I still don't know why I suffer? Hmmmm.
Well, we have begun to cage Wee at night also. It makes Birdie do that "Nah-nee-na-nee-boo BOO!" face. Winston pouts mercilessly and snorts even louder. I think he does it on purpose.
But I've been sleeping better, arising at 3 or 4 rather than 1 or 2. It's simple and I like it. But last night was different.
I crawled in bed and did my jumping jacks. I began to hoard my pillows and layer/ hide my blankie stash. I sighed contentedly. Ohhhhh yeah. I love my bed and it loved me right back.
Dreams were fabulous and warm. Have you ever been HAPPY while sleeping? Maybe you dream that your happy. Maybe you sense you're dreaming about happy things like birthday cake. I couldn't care less how it happens...I was sleeping and HAPPY about it.
Then my dreams became skewed; warped. There was a sudden jolt: an earthquake perhaps. Or a tsunami. There was an ocean of red and it swelled trying to swallow me. Augh! I was trapped, drowning. It was pitch black but I heard voices! Help! HELP ME! A weight began to trample and pull me down. Ohhhhh Hang on! I'm coming! Wait for me! I'll help you! I swear! But I'm struggling. I can't break free.
"Where are you?" the voice is familiar.
I'm panicking. That IS a good question. "Where AM I" I wonder.

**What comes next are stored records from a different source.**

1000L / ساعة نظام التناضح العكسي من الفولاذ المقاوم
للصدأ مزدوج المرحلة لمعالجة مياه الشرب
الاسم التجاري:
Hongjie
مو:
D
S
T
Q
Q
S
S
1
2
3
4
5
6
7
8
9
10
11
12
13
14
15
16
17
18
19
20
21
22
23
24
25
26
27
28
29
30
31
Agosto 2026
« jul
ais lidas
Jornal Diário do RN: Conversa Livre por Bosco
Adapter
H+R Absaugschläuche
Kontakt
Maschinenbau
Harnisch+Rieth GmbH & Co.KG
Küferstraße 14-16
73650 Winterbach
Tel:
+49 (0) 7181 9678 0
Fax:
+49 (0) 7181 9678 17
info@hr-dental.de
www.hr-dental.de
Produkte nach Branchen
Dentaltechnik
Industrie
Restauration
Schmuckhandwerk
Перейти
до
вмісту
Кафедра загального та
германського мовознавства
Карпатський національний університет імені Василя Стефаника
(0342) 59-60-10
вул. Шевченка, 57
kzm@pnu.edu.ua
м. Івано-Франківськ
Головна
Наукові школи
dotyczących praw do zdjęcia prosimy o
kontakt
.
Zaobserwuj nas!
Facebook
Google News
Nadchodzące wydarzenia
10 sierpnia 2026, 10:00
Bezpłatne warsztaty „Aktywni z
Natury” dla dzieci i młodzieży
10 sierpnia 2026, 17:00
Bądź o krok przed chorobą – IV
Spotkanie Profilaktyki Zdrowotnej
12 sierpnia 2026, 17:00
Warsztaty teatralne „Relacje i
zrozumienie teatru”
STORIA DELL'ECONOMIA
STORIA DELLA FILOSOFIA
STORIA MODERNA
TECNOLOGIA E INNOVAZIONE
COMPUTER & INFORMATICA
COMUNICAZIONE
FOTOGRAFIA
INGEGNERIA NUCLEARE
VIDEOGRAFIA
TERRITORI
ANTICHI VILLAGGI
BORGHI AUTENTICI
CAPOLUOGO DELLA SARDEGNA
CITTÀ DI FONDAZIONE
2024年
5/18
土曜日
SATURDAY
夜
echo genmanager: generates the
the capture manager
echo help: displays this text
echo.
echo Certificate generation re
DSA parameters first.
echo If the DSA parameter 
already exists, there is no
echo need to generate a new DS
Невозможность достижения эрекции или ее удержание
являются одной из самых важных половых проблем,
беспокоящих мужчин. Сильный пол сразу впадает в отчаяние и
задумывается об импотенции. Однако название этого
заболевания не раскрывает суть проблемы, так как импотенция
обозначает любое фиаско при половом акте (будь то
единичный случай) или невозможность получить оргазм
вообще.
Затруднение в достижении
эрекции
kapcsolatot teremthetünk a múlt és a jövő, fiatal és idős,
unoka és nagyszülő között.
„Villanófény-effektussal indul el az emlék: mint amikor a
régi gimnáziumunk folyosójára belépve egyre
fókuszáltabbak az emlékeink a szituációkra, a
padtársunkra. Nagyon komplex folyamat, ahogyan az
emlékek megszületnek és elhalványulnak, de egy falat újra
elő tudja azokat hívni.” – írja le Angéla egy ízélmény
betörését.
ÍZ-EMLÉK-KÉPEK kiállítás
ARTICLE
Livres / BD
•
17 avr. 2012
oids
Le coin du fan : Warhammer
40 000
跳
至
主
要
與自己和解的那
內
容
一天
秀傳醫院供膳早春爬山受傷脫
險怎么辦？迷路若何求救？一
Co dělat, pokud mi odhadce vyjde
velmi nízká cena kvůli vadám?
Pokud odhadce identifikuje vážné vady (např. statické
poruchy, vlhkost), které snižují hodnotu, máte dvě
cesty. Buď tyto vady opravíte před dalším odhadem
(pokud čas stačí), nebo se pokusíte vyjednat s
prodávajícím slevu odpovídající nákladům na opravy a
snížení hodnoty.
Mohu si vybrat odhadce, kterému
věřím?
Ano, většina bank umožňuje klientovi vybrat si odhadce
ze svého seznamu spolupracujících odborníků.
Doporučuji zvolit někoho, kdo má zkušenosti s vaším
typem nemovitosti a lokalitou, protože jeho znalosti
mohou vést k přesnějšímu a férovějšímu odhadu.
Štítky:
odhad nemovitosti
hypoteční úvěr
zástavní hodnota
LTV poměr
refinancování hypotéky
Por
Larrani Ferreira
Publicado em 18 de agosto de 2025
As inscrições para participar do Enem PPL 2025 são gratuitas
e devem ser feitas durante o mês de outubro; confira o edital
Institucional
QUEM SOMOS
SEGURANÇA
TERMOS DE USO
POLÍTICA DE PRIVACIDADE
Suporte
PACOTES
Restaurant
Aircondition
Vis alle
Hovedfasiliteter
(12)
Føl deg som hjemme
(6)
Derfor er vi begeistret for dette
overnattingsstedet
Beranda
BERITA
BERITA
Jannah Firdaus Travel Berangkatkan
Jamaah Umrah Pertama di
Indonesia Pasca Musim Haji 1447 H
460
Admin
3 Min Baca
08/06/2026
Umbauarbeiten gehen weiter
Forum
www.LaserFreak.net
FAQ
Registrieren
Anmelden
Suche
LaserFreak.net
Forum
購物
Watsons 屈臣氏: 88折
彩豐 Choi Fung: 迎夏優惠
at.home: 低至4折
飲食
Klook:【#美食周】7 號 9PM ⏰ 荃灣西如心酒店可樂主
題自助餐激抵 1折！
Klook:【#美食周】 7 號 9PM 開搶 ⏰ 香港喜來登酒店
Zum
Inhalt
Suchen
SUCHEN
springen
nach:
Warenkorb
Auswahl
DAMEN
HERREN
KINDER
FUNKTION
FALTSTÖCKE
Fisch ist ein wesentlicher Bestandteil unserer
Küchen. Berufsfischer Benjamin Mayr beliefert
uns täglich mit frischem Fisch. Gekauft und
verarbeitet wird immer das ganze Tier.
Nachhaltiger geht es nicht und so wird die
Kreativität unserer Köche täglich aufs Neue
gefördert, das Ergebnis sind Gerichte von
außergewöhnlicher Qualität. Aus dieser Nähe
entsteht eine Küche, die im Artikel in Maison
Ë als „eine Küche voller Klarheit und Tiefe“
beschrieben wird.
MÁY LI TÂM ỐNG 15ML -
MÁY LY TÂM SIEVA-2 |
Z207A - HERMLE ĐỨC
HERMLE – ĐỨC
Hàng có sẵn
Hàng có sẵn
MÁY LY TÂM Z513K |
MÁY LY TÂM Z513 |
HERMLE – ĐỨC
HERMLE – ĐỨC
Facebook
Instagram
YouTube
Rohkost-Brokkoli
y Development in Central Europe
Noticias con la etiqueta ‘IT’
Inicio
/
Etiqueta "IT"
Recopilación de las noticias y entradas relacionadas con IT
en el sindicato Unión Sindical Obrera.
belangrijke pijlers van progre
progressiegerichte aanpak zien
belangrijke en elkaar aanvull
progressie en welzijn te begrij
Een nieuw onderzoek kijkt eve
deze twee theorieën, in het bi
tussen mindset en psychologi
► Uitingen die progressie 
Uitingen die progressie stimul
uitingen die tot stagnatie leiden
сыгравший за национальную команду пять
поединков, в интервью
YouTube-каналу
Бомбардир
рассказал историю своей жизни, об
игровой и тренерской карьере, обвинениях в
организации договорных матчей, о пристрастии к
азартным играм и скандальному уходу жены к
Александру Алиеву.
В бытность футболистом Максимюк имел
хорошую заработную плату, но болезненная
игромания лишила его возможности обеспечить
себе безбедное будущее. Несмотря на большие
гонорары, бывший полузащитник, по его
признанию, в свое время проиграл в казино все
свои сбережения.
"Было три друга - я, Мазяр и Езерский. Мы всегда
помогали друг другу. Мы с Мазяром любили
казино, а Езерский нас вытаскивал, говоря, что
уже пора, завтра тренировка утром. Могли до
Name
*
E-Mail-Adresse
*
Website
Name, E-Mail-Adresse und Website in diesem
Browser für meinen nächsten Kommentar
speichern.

"I don't know!" I have to shout above the surf; the horrible waves. Wind roared in my ears and down my throat trying to stifle my words. Armageddon.
"I can't see you."
"Here! I'm here!"
There is movement near me. I swim toward it, gulping and choking. Safety is near.
"Here. HERE! Don't give up! I'm right here!" my body is tired from swimming. My lungs hurt from trying to breathe. My legs burn from breaking free...
of my dream.
Stupid Winston had busted out of the cage that wasn't properly locked and hopped on the bed. He'd danced across Cheech's man toys (unbelievably waking him) and made a bee line right under the blankets for the crook of my legs. Cheech got up and began to "float the sheets" to find him.
It was 3am.
And so here I am. I hope you read this at a decent hour. G'night.